The problem is the steering.
Sometimes I can make a 50 mile drive and the steering is faultless. Another time we can be 2 or 3 roads from home, stop, make a right turn and the steering is so heavy it takes a lot of strength to get around the corner. Then it is fine again on several of the next equivalent stop and turn right manoevres.
It is only a problem at roughly idle revs so low speeds fortunately. It seems to only be on right turns (once on a left). The problem is eased by increasing revs.
So I am reckoning the steering pump could be worn out? The car has done 149,000 miles but it has had a no expense spared history and pretty much everything else on it is perfect.
The steering fluid is clean and at the right level and the never loses any.
I replaced the belt that drives the pump and it made no difference.
At its last MOT about 6 months ago the garage never noticed anything wrong despite moving the car around quite a bit (actually around the block for a reason I haven't yet worked out) but said the steering idler was worn so I replaced it. That made no difference to this problem.
Now you may think this is odd but there was an air leak at the front of the engine where a pipe fitting had broken. I repaired this and that actually improved the steering and made the problem much more of a rare occurrence.
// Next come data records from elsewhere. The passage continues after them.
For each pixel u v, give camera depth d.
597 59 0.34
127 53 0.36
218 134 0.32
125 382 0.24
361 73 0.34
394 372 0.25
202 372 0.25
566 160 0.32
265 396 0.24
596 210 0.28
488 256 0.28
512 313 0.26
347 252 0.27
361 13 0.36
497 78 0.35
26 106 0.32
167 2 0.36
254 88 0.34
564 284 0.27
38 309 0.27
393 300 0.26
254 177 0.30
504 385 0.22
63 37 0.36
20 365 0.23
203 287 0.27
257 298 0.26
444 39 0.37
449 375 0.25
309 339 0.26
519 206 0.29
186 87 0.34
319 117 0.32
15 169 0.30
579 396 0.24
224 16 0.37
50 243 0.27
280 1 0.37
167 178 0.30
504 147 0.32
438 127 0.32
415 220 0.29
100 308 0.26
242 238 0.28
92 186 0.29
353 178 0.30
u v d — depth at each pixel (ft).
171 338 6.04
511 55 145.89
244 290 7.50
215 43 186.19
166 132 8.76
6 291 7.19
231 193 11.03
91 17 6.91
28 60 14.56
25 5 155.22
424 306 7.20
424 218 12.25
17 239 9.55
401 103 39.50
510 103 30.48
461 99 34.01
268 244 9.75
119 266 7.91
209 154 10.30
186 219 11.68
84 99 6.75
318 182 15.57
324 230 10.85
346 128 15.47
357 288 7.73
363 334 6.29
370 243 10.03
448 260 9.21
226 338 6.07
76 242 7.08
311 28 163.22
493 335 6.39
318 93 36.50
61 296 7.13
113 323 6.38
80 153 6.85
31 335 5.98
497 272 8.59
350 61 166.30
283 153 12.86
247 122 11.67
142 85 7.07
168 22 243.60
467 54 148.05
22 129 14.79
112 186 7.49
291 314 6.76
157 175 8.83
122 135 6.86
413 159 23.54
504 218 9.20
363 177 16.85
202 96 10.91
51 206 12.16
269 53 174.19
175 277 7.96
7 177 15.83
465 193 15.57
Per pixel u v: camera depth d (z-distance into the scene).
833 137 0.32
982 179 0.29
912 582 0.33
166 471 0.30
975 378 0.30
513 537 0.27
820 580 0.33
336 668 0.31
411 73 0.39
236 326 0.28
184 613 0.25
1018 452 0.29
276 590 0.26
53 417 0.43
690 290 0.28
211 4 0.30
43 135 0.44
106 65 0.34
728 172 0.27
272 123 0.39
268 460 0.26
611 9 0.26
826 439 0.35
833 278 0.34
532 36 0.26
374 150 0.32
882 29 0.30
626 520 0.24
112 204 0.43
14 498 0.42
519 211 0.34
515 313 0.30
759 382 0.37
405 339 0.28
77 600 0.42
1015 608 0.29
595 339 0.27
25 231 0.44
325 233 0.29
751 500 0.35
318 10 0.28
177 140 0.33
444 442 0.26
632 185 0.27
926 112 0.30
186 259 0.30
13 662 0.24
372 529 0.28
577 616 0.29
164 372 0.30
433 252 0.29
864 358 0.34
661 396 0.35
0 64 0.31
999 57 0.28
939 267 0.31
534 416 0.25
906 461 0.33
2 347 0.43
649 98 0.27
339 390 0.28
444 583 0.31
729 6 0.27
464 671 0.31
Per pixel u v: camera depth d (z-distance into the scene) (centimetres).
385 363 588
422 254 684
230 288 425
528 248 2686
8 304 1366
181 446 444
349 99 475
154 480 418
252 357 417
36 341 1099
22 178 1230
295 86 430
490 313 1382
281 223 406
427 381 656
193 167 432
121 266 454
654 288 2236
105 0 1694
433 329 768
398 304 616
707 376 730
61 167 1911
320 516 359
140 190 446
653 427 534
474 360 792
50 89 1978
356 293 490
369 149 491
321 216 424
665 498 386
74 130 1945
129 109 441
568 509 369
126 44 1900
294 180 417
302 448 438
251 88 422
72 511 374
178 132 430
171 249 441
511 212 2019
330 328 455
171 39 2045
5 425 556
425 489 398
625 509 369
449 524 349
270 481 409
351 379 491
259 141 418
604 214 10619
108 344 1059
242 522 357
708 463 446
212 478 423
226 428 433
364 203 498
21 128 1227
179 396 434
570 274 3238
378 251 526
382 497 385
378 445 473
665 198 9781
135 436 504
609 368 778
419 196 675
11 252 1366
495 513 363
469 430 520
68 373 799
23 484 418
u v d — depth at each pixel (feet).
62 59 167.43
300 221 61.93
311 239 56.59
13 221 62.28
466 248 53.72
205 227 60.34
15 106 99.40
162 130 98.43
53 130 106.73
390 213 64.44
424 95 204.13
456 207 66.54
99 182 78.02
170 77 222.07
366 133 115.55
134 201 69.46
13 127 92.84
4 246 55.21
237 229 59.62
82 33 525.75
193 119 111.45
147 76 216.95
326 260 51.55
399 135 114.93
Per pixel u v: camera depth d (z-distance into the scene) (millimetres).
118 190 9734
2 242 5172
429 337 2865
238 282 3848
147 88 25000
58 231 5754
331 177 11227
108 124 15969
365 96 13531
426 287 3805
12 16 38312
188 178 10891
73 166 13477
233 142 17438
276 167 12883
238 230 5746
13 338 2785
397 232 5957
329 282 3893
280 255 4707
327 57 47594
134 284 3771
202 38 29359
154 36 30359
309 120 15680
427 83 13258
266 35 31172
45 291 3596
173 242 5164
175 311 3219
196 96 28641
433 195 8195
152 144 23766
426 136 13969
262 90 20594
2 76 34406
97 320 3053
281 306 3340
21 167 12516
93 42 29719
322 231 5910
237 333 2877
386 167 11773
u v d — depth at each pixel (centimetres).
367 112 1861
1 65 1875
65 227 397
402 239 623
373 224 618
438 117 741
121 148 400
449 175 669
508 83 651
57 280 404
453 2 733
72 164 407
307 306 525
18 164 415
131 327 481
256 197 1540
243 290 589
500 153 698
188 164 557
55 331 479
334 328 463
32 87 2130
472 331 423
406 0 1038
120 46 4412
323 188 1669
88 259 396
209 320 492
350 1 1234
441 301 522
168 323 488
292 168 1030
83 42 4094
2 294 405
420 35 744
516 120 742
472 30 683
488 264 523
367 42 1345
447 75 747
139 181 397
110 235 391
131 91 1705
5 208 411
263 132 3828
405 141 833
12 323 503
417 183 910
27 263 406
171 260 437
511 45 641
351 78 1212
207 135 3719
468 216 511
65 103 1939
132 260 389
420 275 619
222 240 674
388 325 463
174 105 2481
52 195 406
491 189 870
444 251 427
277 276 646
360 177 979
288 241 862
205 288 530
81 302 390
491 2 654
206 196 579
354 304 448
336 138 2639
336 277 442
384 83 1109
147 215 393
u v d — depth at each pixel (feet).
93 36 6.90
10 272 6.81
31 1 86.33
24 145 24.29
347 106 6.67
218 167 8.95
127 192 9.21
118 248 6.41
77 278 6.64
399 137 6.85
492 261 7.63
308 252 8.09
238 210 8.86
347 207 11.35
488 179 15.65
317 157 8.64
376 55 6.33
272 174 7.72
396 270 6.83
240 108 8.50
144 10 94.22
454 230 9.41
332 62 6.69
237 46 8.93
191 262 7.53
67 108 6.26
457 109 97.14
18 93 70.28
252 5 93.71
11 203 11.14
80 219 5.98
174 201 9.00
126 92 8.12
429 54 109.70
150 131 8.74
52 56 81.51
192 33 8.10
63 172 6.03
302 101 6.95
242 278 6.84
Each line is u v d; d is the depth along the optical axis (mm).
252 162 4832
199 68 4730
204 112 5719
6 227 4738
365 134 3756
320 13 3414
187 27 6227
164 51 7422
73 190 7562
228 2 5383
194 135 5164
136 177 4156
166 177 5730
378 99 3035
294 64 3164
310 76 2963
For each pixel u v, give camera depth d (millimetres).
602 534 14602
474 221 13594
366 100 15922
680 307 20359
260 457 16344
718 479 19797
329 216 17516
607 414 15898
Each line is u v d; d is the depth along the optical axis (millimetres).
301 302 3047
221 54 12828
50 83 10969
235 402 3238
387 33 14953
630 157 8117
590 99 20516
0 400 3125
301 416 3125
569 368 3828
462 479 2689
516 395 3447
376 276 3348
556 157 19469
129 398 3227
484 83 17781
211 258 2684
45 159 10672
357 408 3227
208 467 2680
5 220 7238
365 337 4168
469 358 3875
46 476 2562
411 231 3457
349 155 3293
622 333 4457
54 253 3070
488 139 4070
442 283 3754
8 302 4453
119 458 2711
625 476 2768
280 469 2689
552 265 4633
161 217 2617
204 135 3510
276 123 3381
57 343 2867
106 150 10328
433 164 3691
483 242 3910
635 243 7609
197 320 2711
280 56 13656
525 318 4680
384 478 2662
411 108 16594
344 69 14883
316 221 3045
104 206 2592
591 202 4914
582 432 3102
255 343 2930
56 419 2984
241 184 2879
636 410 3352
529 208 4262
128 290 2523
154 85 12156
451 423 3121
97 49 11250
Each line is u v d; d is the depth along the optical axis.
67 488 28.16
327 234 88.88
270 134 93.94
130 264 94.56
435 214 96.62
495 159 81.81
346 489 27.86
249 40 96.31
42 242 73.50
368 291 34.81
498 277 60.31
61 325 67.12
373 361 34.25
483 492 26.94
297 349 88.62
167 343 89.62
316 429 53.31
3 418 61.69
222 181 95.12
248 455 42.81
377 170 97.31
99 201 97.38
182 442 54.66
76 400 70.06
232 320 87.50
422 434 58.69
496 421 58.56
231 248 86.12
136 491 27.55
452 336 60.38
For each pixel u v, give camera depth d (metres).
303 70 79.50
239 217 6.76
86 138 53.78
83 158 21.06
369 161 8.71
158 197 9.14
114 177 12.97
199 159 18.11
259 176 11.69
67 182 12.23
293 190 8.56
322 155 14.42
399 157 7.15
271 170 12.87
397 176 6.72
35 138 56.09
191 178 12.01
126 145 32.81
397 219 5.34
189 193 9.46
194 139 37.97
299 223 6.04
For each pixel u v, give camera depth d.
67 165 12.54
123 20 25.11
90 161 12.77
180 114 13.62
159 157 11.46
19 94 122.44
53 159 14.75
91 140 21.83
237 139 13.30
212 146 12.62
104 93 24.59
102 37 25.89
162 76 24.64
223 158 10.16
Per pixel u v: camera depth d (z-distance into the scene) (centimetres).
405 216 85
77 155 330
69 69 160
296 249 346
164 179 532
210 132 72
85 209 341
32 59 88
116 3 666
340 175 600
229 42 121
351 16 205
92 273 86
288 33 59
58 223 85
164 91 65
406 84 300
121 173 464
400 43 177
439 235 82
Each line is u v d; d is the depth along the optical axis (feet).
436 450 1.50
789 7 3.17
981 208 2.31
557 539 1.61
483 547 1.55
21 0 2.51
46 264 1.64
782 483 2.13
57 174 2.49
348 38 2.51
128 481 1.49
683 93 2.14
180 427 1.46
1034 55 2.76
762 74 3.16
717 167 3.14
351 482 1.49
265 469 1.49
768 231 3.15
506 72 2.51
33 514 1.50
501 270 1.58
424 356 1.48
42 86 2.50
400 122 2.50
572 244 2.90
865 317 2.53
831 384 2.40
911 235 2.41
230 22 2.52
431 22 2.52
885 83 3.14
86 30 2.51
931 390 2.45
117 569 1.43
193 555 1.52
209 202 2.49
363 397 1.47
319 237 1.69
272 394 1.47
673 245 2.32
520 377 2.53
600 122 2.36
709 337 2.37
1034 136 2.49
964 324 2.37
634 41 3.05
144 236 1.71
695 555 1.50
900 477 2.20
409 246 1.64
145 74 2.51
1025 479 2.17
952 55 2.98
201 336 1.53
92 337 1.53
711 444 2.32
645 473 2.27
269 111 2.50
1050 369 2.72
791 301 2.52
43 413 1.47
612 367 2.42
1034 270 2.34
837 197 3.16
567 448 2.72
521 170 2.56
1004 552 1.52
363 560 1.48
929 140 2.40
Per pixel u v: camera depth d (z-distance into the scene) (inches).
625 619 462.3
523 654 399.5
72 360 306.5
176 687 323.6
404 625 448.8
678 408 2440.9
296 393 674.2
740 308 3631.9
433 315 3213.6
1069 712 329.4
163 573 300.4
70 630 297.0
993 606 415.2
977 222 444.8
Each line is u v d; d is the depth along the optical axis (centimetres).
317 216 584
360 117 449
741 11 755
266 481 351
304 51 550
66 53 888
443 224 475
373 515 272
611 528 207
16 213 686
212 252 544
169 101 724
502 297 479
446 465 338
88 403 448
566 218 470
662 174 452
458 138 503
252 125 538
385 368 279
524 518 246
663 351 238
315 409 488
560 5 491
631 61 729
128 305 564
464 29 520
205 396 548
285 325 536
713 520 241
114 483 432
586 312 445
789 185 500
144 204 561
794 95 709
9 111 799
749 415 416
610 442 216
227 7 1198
So before I go replacing the pump, I have read other odd bits eg an idle control boosting revs for the steering pump etc; steering relays etc. Is there possibly an electronic rather than a mechanical answer? Seems like if this was an old 80s motor I could adjust the idle speed up and the extra boost would give the pump more kick. That said I think the cars normal resting idle is perfect.
If the pump was knackered would it really give perfect steering most of the time?
Any ideas? What would an expert check?